▸ **Yapılacak İş**:
Metin parçasının "10. Devlet Planlama" sözlerinden başlayıp "mi haberimiz yok!" sözlerine kadar, bu son sözler de dâhil olmak üzere, uzanan kısmını kelimesi kelimesine yazın.

▸ **Metin Parçası**:
-*-
8. Piyano müzik aletidir diye, önüne oturup ellerini üstüne koyan her insanın onu çalacağını sanmak delilik olur. İnsan dili de piyanoya benzer. Yumruklamaya kalktınız mı dikkate değer hiçbir ses çıkartamazsınız. Gerçekten de öyle; kızdığım, sabırsızlık içinde kıvrandığım, hayretler içinde kaldığım zaman söylediğim sözlerin benim için hiçbir manası yoktur.
Aşağıdakilerden hangisi bu parçada yazarın söylediği sözlerin anlam kazanmadığı durumlardan biri değildir?
A) Duygulara hâkim olunamadığı zamanlar

B) Piyano çalmaya başlandığı zamanlar
C) Sabırsızlık gösterilen zamanlar
D) Hayretler içinde kalındığı zamanlar
E) Öfkelenilen zamanlar

9. Dillerin söz dağarcığıyla toplumların yaşama ve kültür düzeyi arasında sıkı bir bağ vardır. Toplumsal yapıdaki değişmeler, oluşumlar dilin söz dağarcığında da gösterir yankısını. Yeni yeni söz değerleri, sözcük dizgeleri çıkar ortaya. Bir yandan bu yeni değerler dilin örgüsü içinde yerini alırken bir yandan da kimi sözcükler kullanımdan düşer.
Bu parçada savunulan asıl düşünce aşağıdakilerden hangisidir?
A) Bir toplum yaşadıkça dili de gelişmeye devam eder.

B) Toplumsal değişimler dili, dil de toplumu etkiler.
C) Toplumsal yaşamdaki değişiklikler dile etki eder.
D) Dil değişiklikleri toplumu geçmişinden uzaklaştırır.
E) Ölü sözcüklerin kullanımdan düşmesi doğaldır.

10. Devlet Planlama Teşkilatının ilk defa bindiğim asansöründe insanları İngilizce olarak günaydın, iyi akşamlar gibi sözlerle karşılayarak yine aynı dilde ayı, günü ve saati bildiren elektronik düzeneği görünce hayretler içinde kalmıştım. Ülkenin geleceğini planlayan bir kuruluşun ana dil üzerinde göstermediği hassasiyeti kimden bekleyebiliriz? Türk Hava Yolları dergisinin adı bile Skylife. Yoksa bir süreden beri devletin resmî dili Türkçe değil de bizim mi haberimiz yok!
-*-
▸ **Verilen Bilgiler**:

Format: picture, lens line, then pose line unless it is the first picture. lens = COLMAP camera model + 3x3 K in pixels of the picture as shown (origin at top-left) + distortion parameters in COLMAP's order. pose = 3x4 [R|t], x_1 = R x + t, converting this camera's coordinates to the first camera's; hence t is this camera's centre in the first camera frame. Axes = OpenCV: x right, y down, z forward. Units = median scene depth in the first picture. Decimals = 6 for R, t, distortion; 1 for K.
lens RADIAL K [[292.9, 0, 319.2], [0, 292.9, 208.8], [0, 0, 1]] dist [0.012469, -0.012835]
-*-
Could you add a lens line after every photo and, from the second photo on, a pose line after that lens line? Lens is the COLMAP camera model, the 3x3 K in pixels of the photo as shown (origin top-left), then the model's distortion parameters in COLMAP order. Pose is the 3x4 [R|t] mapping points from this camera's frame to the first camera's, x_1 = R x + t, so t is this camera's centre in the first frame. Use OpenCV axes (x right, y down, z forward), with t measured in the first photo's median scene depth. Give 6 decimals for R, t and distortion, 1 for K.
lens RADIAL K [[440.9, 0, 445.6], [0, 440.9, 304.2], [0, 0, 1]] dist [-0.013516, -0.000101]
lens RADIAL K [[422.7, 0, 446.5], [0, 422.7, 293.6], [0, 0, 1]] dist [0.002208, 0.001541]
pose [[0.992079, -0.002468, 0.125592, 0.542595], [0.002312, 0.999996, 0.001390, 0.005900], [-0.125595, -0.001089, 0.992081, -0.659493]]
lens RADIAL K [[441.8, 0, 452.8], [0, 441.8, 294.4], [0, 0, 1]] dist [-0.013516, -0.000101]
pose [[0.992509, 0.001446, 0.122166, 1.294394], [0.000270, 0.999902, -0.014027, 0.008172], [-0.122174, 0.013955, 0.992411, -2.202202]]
-*-
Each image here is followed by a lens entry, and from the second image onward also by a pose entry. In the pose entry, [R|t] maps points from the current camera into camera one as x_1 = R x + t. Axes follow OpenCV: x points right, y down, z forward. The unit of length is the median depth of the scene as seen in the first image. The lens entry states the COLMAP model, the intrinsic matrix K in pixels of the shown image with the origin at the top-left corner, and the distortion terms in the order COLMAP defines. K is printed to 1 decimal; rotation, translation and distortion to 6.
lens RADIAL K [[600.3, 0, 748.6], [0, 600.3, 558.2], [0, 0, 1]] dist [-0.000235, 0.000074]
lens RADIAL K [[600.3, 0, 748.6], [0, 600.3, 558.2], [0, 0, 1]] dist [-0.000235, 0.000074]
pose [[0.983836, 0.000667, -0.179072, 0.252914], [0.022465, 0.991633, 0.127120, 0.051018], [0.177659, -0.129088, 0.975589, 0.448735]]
-*-
▸ **Alıştırma Yanıtı**:
10. Devlet Planlama Teşkilatının ilk defa bindiğim asansöründe insanları İngilizce olarak günaydın, iyi akşamlar gibi sözlerle karşılayarak yine aynı dilde ayı, günü ve saati bildiren elektronik düzeneği görünce hayretler içinde kalmıştım. Ülkenin geleceğini planlayan bir kuruluşun ana dil üzerinde göstermediği hassasiyeti kimden bekleyebiliriz? Türk Hava Yolları dergisinin adı bile Skylife. Yoksa bir süreden beri devletin resmî dili Türkçe değil de bizim mi haberimiz yok!